Your goal
When you copy the entries, keep every word exactly as it is and drop the images.

[Human pose keypoint data]
↓↓↓

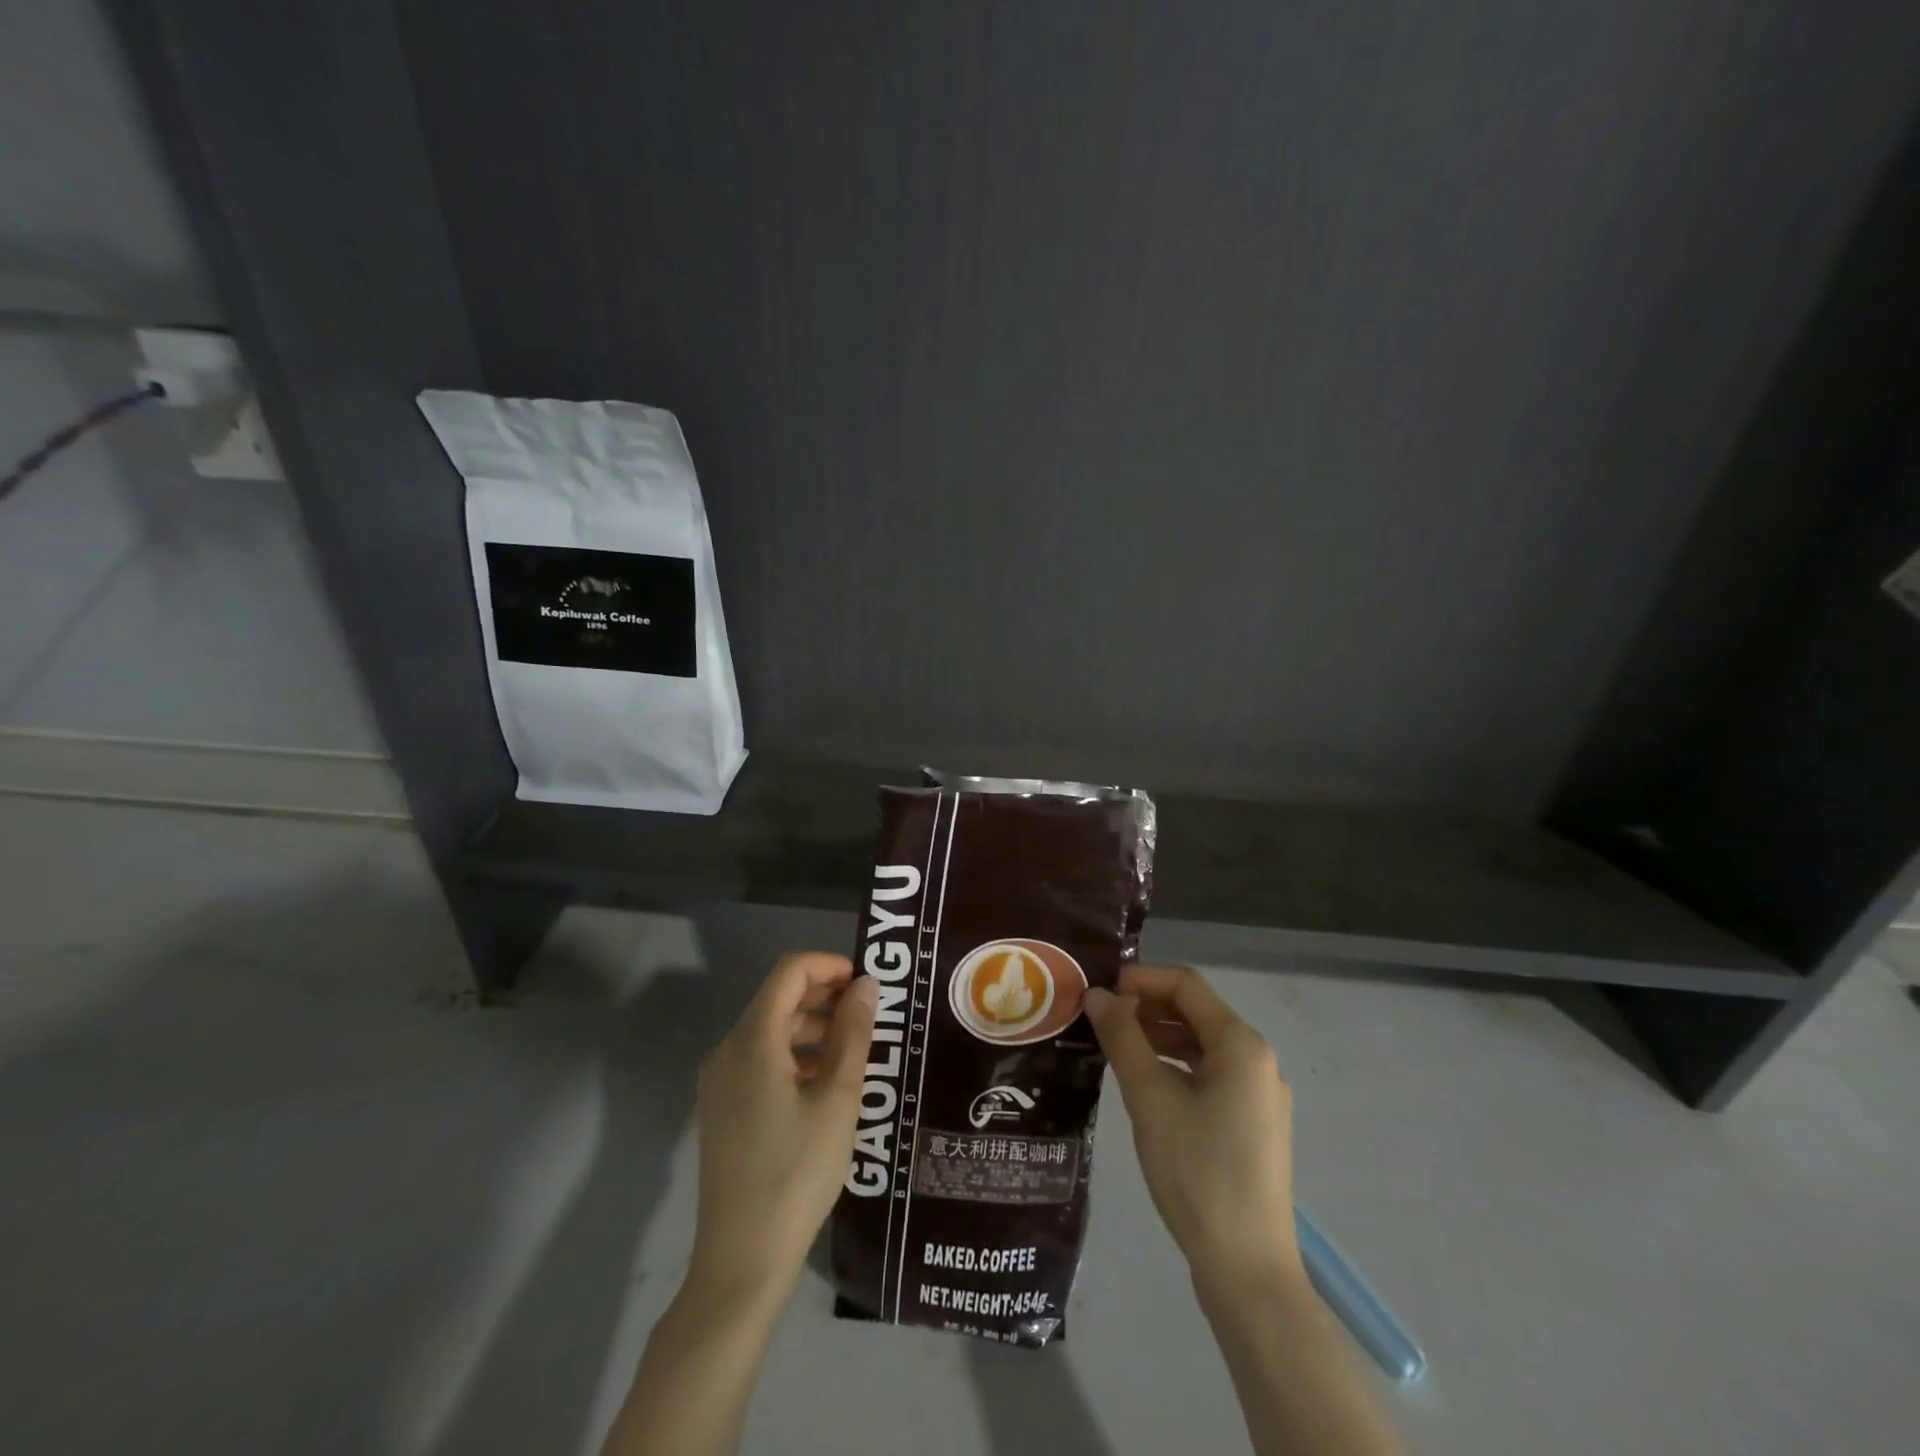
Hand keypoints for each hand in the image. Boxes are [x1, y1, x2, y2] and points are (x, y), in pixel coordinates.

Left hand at [688, 953, 877, 1305]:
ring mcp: (720, 1081)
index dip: (829, 965)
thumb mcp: (838, 1099)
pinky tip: (825, 1083)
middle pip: (779, 999)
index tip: (867, 982)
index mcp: (752, 1040)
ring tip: (855, 1050)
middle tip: (870, 1015)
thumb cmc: (797, 1172)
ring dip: (813, 1027)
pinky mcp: (722, 1108)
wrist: (742, 1260)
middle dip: (825, 996)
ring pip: (771, 1031)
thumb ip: (853, 1034)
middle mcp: (728, 1050)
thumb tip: (866, 985)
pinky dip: (795, 1056)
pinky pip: (760, 1060)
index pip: (790, 972)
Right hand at [1085, 965, 1300, 1293]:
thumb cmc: (1197, 1171)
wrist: (1246, 1268)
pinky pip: (1208, 1074)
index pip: (1186, 984)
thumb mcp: (1150, 1098)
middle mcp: (1256, 1060)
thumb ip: (1122, 1038)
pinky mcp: (1251, 1123)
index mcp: (1241, 1045)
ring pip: (1201, 1044)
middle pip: (1195, 1011)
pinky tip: (1143, 1080)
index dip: (1141, 978)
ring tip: (1112, 1044)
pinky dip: (1174, 1065)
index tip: (1099, 989)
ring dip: (1157, 1035)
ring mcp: (1258, 1094)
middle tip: (1098, 1017)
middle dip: (1146, 1006)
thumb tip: (1096, 994)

↑↑↑

Result below
Hand keypoints for each hand in the image. Boxes are [x1, y1, x2, y2] and points are (x, y), in pixel coordinates.

Left hand at [688, 953, 877, 1305]:
ring mcp: (720, 1081)
index dip: (829, 965)
thumb mcp: (838, 1099)
pinky tip: (825, 1083)
middle pip: (779, 999)
index tip: (867, 982)
index mcp: (752, 1040)
ring tip: (855, 1050)
middle tip: (870, 1015)
thumb cmc: (797, 1172)
ring dip: (813, 1027)
pinky mcp: (722, 1108)
wrist: (742, 1260)
middle dip: (825, 996)
ring pip: (771, 1031)
thumb ip: (853, 1034)
middle mcp: (728, 1050)
thumb tip: (866, 985)
pinky dip: (795, 1056)
pinky pip: (760, 1060)
index pip: (790, 972)
Right hand at [1085, 965, 1300, 1293]:
thumb cmc: (1197, 1171)
wrist: (1246, 1268)
pinky pip: (1208, 1074)
index pip: (1186, 984)
thumb mcp: (1150, 1098)
middle mcp: (1256, 1060)
thumb ip: (1122, 1038)
pinky mcp: (1251, 1123)
index mcp: (1241, 1045)
ring pip: (1201, 1044)
middle pip: (1195, 1011)
pinky tip: (1143, 1080)
index dip: (1141, 978)
ring tip: (1112, 1044)
pinky dip: (1174, 1065)
index tip: (1099, 989)
ring dip: (1157, 1035)
ring mcp: (1258, 1094)
middle tip: (1098, 1017)
middle dip: (1146, 1006)
thumb tip: (1096, 994)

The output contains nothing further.